Philips Lighting Solutions compared the consumption and maintenance requirements of 400 W, T5 and light-emitting diode (LED) high-bay luminaires and found that the LED option offers more savings, owing to the low maintenance requirements. The LED lighting solution has a 30% lumen deprecation over 50 000 hours, which equates to about 10 years of useful life depending on the burning hours, reducing maintenance costs and downtime significantly.

“One of the biggest drivers for the automotive company was compliance with the appropriate lighting levels as stipulated by South African National Standards (SANS) and South African Bureau of Standards (SABS) specifications. Philips Lighting Solutions was one of many lighting companies the automotive company requested evaluations from for this particular project and was apparently the only one to identify the application light level requirements correctly and design a lighting system that facilitated the specific visual task of the application,” says Philips Lighting Solutions technical sales manager Grant Combrink.

Combrink says some companies interpret the requirements of SANS 10114-1 incorrectly and the evaluation of the application, which he attributes to the lack of experience and knowledge in the lighting industry.

Incorrect interpretations resulting in the installation of inappropriate luminaires for a specific visual task can result in legal battles for a company, should an employee be injured, as SANS 10114-1 also covers Occupational Health and Safety Act levels, notes Combrink.

Philips Lighting Solutions provide a total cost of ownership (TCO) solution with a return on investment over a certain period, which depends a lot on the burning hours of an application.

Over the TCO period, which can be either five or seven years, the company says there are almost no maintenance costs for LED luminaires over the useful life, owing to the 50 000 hour life expectancy of LED lights and the lumen outputs of LEDs depreciating only by 30% after 50 000 hours of useful life.

He notes that with the LED luminaire system, downtime due to maintenance is dramatically reduced, enabling the automotive company to limit associated costs.

Meanwhile, Combrink explains that about five years ago the lighting solutions retrofit market was dominated by energy services companies (Escos) and State-owned energy supplier Eskom’s integrated demand management (IDM) programmes, which offer rebates for the installation of energy-saving equipment.
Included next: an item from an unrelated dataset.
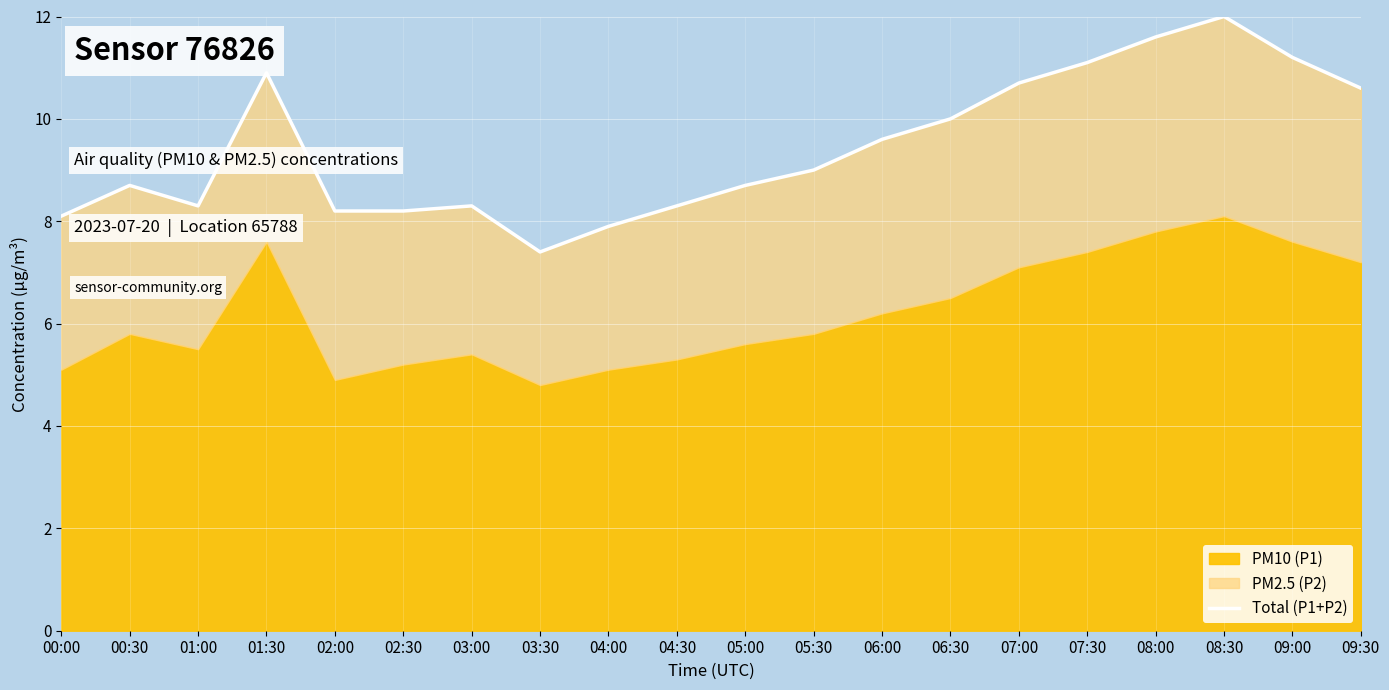

How many points are lower than both their immediate neighbors (excluding endpoints)?

2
Eskom’s IDM programme created an influx of Escos, resulting in increased Chinese imports and, therefore, several products that did not comply with energy efficient standards.

This resulted in South Africa-based compulsory specifications and technical regulations enforcement organisation the National Regulator for Compulsory Standards (NRCS) issuing letters of authority so that energy-saving lighting products comply with the safety specifications of SANS 60598.
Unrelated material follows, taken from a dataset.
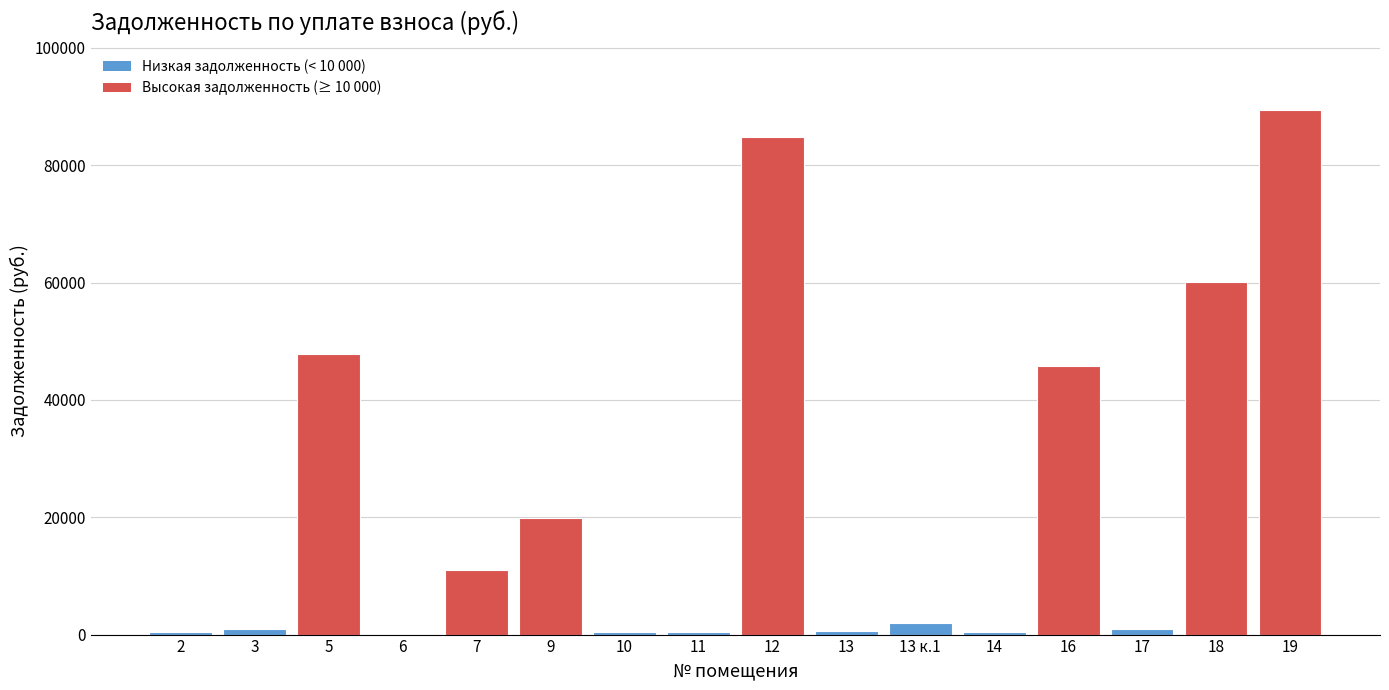

What is the maximum value shown in the chart?

89500.6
In the last few years, many incorrect installations took place, owing to some companies not undertaking accurate energy audits and identifying the correct lighting levels required for certain applications.

“Every application has a visual task and standards organisations such as SANS, the SABS and the International Electrotechnical Commission dictate what the required lighting levels are for every application.

“Some companies take a 400 W high-bay lighting system and use an 85 W compact fluorescent lamp in this system, but then the control gear is disconnected and connected to mains voltage. This will provide the energy savings, but not the appropriate lighting levels for the application.

“Some Escos were often only retrofitting and refurbishing the lamps in lighting systems, but they were not doing a like-for-like comparison on different lighting systems, wattage and lumen outputs. To get the full energy- saving benefits and sustainable solution, the entire luminaire needs to be replaced and not just the lamp in a lot of applications,” explains Combrink.

This has been a problem, as there is no real enforcement to ensure energy-saving equipment complied with industry standards. Eskom has been more proactive in ensuring that energy-saving equipment complies, but the utility also downgraded its rebate structure, impacting negatively on the bottom line of Escos, he notes.